Exercise objective:
Below are lines of data; restate word for word those running from the line containing "The wall art at 479 174 540 291 disappeared." to the line containing "The upright chair/blue", inclusive, and no others.

#### Raw data ####

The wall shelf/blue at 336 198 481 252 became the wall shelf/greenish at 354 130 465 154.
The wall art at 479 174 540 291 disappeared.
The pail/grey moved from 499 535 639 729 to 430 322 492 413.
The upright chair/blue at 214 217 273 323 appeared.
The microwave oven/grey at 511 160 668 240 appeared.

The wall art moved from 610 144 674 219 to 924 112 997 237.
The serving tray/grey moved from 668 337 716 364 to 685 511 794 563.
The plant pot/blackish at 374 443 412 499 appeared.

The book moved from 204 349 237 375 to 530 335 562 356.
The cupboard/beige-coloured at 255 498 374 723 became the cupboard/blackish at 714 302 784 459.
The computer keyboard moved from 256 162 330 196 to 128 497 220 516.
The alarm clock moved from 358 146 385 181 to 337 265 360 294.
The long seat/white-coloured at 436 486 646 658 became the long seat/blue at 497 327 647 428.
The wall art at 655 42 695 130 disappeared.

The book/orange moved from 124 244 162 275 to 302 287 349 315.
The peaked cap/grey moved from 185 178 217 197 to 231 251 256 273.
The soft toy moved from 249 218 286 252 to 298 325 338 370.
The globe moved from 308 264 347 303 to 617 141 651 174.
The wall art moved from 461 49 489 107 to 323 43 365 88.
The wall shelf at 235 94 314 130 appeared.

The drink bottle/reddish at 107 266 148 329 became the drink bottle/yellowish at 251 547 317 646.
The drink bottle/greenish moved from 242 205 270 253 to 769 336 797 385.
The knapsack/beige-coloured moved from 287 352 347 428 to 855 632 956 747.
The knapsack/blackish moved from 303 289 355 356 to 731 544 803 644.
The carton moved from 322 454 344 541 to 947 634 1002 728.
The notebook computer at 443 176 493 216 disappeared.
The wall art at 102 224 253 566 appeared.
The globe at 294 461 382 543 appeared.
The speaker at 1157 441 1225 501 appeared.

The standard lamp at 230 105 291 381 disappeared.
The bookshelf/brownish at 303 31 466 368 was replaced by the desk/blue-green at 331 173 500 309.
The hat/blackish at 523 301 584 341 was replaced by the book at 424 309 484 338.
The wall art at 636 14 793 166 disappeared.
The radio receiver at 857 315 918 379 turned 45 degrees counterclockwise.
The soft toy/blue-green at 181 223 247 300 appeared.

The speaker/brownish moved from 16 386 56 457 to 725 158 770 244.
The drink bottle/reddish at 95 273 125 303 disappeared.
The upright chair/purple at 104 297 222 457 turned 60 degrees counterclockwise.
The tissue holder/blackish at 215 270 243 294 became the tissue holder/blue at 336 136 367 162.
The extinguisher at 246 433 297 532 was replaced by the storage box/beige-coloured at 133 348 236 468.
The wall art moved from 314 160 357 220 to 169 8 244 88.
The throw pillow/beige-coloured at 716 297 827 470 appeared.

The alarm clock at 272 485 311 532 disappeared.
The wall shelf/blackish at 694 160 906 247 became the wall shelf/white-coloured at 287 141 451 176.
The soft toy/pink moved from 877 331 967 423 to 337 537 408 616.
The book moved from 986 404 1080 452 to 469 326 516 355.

####

Written solution:
The wall art at 479 174 540 291 disappeared.
The pail/grey moved from 499 535 639 729 to 430 322 492 413.
The upright chair/blue at 214 217 273 323 appeared.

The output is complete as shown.